Ampliação do porto de São Sebastião: múltiplas faces do mesmo problema ambiental

mapa araca 1 678x381Publicado originalmente em AUN 13/06/2017

Em tempos de descaso ambiental, pesquisadores dedicam grande parte de suas vidas tentando descobrir quais são as melhores formas de se conservar um ecossistema. Baseando-se na premissa de que, na natureza, muitas instâncias estão relacionadas, Mariana Andrade, pesquisadora do Instituto Oceanográfico (IO) da USP, está utilizando um princípio chamado Ecosystem Based Management (EBM) para levantar hipóteses a respeito da percepção de impactos que uma construção pode causar na Baía do Araçá, em São Sebastião, São Paulo.

O EBM é uma maneira de entender um lugar a partir de processos que nele ocorrem. Para isso, exploram-se informações sobre a biodiversidade, a população, as instituições, as políticas e as normas da região. “Unindo tudo, conseguimos ter uma noção mais holística do ecossistema e de possíveis estratégias a serem usadas para o manejo desse ambiente. Assim, a gestão é pensada como um todo, não apenas tendo como base um setor específico”, pontua Mariana.

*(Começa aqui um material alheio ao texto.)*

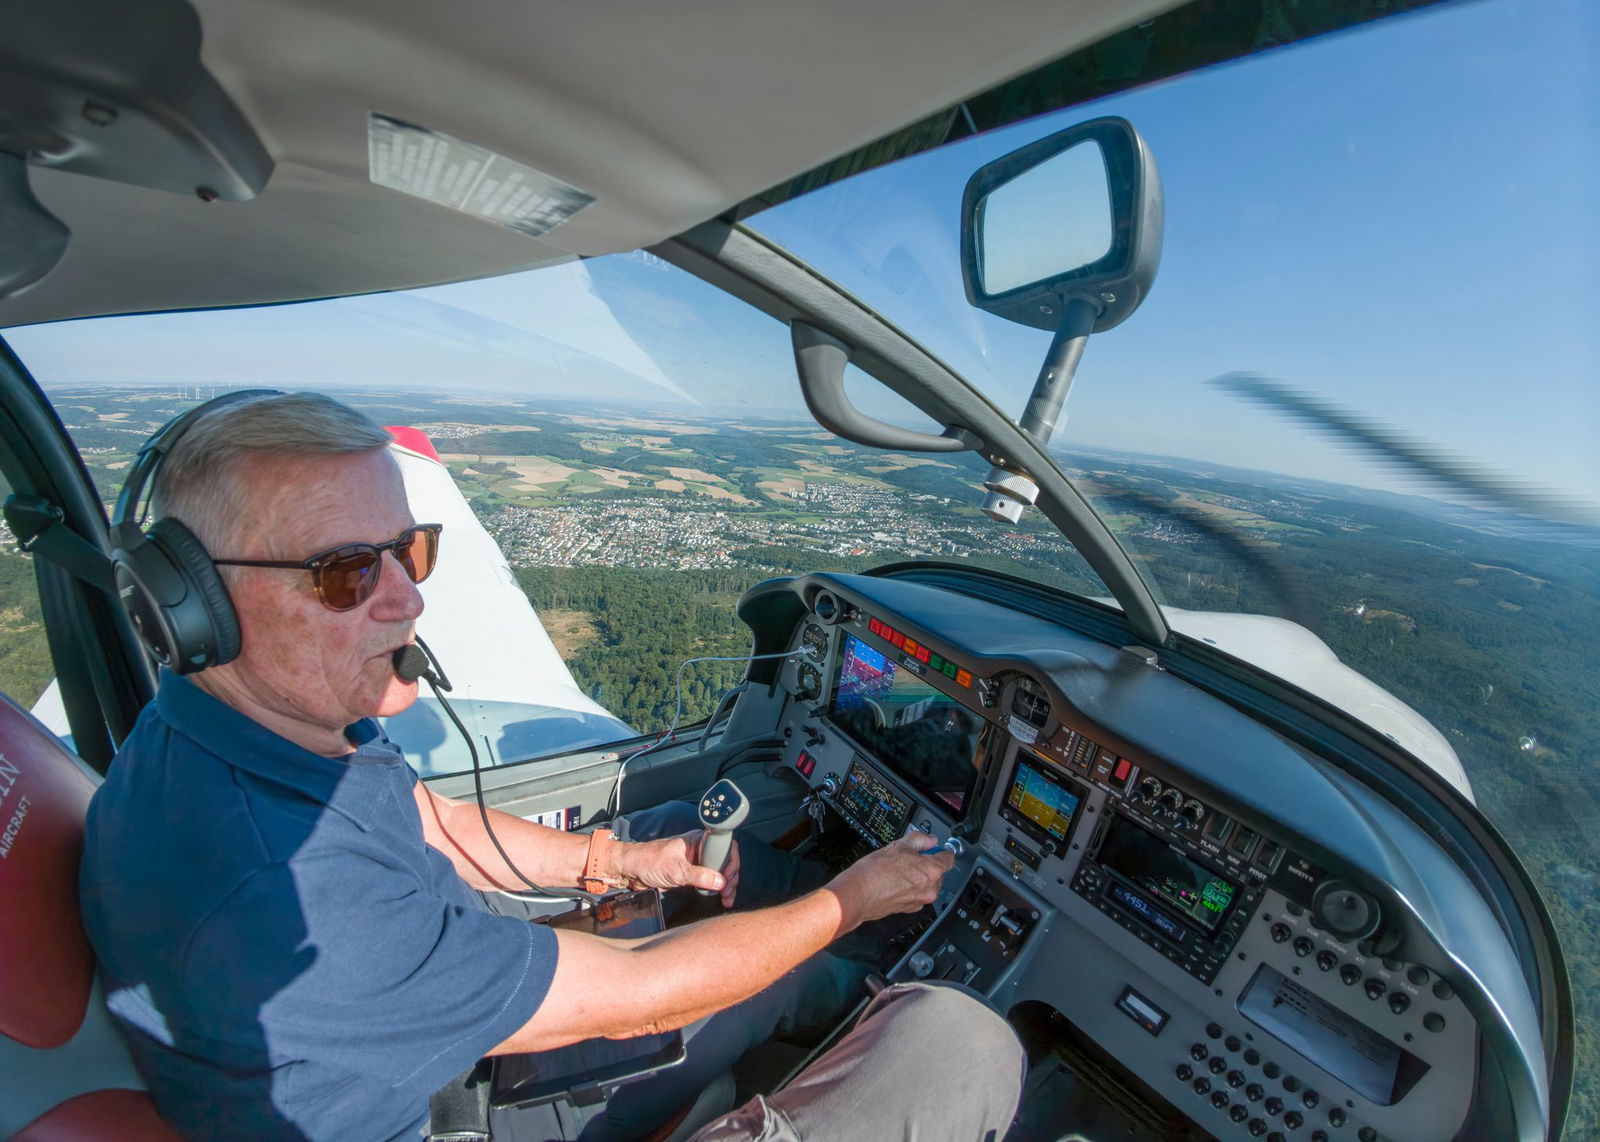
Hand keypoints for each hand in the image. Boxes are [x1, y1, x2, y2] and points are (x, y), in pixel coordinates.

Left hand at [609, 831, 739, 905]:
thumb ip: (699, 875)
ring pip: (719, 872)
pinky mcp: (691, 874)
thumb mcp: (675, 870)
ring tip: (726, 898)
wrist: (630, 871)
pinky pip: (710, 881)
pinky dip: (717, 890)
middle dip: (730, 878)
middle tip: (728, 892)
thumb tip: (720, 881)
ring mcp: (696, 862)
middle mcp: (699, 849)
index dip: (731, 862)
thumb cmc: (648, 861)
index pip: (724, 847)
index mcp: (697, 840)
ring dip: (726, 886)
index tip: (729, 878)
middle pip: (725, 861)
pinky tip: (721, 898)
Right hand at [826, 830, 951, 929]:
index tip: (936, 848)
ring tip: (898, 869)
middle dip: (927, 864)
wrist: (858, 895)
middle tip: (910, 856)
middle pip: (938, 873)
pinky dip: (909, 888)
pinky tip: (894, 881)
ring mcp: (920, 901)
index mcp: (931, 871)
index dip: (941, 850)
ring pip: (926, 884)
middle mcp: (929, 888)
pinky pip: (916, 895)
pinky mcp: (909, 909)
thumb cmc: (874, 872)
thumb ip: (919, 840)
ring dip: (918, 877)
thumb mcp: (898, 845)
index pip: (948, 858)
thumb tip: (930, 840)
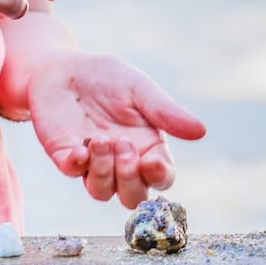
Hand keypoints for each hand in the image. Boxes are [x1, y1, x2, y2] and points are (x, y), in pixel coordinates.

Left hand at [26, 51, 206, 207]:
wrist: (64, 66)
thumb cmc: (107, 77)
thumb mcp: (140, 89)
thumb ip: (166, 111)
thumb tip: (201, 131)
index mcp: (147, 147)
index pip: (161, 177)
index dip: (159, 176)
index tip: (152, 162)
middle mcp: (120, 162)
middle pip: (133, 197)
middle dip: (130, 179)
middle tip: (123, 145)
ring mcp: (91, 162)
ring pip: (102, 192)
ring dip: (104, 171)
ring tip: (101, 139)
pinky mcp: (64, 154)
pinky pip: (71, 172)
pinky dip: (76, 165)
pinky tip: (79, 149)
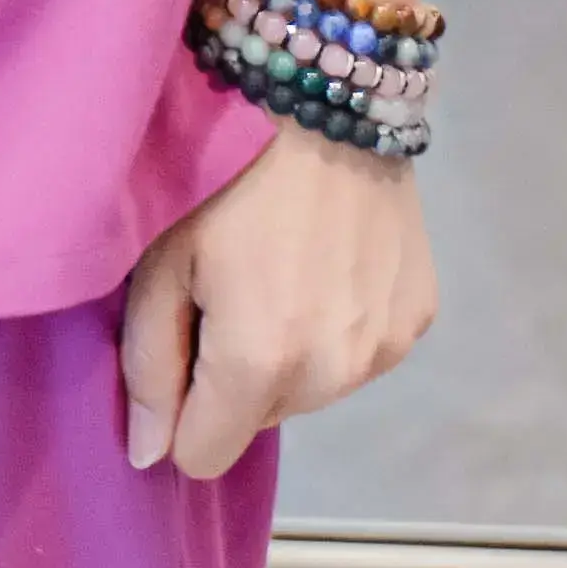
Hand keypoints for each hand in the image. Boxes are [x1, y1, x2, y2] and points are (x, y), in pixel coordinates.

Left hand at [117, 129, 435, 478]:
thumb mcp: (160, 263)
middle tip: (225, 293)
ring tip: (276, 273)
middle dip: (231, 377)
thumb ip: (149, 366)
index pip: (206, 456)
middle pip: (258, 419)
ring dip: (286, 356)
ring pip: (310, 391)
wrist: (328, 111)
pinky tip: (324, 266)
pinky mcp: (417, 322)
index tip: (174, 361)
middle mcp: (334, 373)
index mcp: (261, 363)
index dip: (178, 419)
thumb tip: (153, 456)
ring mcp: (385, 351)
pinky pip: (357, 356)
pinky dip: (334, 328)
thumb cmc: (221, 181)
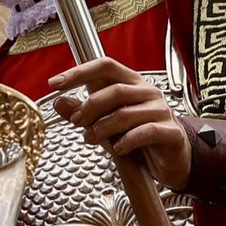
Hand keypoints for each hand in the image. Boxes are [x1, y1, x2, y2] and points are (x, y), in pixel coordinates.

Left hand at [51, 58, 191, 187]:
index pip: (105, 66)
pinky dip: (127, 141)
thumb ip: (84, 111)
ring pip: (127, 113)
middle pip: (115, 90)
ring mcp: (162, 111)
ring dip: (103, 127)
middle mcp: (148, 92)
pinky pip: (146, 131)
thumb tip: (58, 102)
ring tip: (91, 138)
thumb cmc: (138, 135)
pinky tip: (117, 148)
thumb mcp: (105, 121)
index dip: (79, 72)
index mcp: (132, 82)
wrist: (170, 158)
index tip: (54, 84)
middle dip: (89, 106)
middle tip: (75, 121)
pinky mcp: (171, 132)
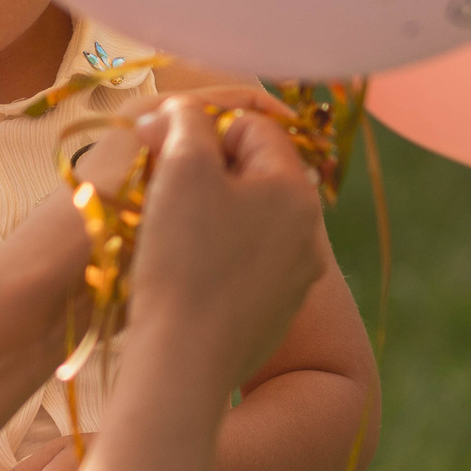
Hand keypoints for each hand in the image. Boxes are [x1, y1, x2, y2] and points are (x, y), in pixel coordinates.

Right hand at [122, 100, 325, 390]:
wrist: (183, 360)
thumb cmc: (182, 255)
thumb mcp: (182, 167)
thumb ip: (188, 119)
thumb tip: (185, 111)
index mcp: (296, 189)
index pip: (254, 126)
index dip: (201, 127)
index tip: (159, 147)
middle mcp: (310, 234)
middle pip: (255, 175)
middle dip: (209, 172)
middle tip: (162, 189)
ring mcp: (296, 280)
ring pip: (251, 222)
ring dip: (213, 216)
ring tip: (170, 233)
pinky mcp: (276, 316)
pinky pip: (247, 268)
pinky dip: (217, 260)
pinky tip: (185, 276)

O Porto de São Sebastião, localizado no Litoral Norte paulista, está em atividade desde 1955. No entanto, nos últimos anos, aconteceram tentativas de ampliação da estrutura. Os projetos afetariam diretamente a região da Baía do Araçá — local destinado a pesca e lazer dos caiçara.

Em um primeiro momento, cogitou-se sobrepor o Araçá por meio de um aterro. Frente ao descontentamento da população, como alternativa, foi proposto a construção do Porto sobre estacas e lajes sobre a lâmina d’água da Baía do Araçá. Esta nova proposta não deixou moradores locais menos descontentes com a possibilidade de perder os acessos e usos daquela área. Pesquisas desenvolvidas pelo Instituto Oceanográfico (IO) da USP e outras universidades atestaram que o dano ambiental não seria reduzido de maneira considerável.

Assim, por meio de reclamações legais, moradores e pesquisadores conseguiram evitar que a ideia prosseguisse, atuando junto ao Ministério Público para suspender a licença de operação que o Porto de São Sebastião tinha para executar a expansão.

Por dentro do problema

A concepção do EBM pode ser feita por inúmeros mecanismos, basta abordar o problema de maneira integrada, buscando acesso a informações vindas de diversos setores, como o social, ambiental, jurídico, entre outros, simultaneamente. Segundo Mariana, a maneira mais lógica para se incorporar essa gama de conhecimentos, perante situações delicadas como essa, é desenvolver o trabalho de forma participativa.

Assim, reuniões com a comunidade local, realizadas como parte das pesquisas do Projeto Biota-Fapesp/Araçá nos últimos 4 anos, serviram para promover uma espécie de aprendizagem social, fazendo com que os próprios participantes da situação, individualmente, entendam-a e, de maneira coletiva, tomem decisões. Pensando no grupo, a população local conseguirá se organizar e desenvolver alguma estratégia de gestão, por meio da formação de ONGs ou grupos de ação, por exemplo.

O papel de Mariana é um pouco diferente. Para concluir seu estudo, a pesquisadora levanta hipóteses, por meio de entrevistas, sobre as diversas relações que pessoas, de distintos nichos relacionados ao problema, possuem com aquela região. Segundo ela, ainda que não existam conclusões, estima-se que pessoas mais ligadas ao Araçá, como aquelas que moram ou estudam na região, percebem os impactos e mudanças com mais facilidade e naturalidade, entendendo que essa estrutura a ser instalada altera processos complexos do ecossistema, como circulação e movimentação da biodiversidade.

“Sobre o Araçá, estamos tratando de um local de reprodução, com diversos processos ecossistêmicos”, completa. “Esse é meu objetivo no projeto: compreender as diferentes maneiras que as pessoas entendem os impactos de transformações ambientais como essa, tendo como pano de fundo uma noção de ecossistema conectado”.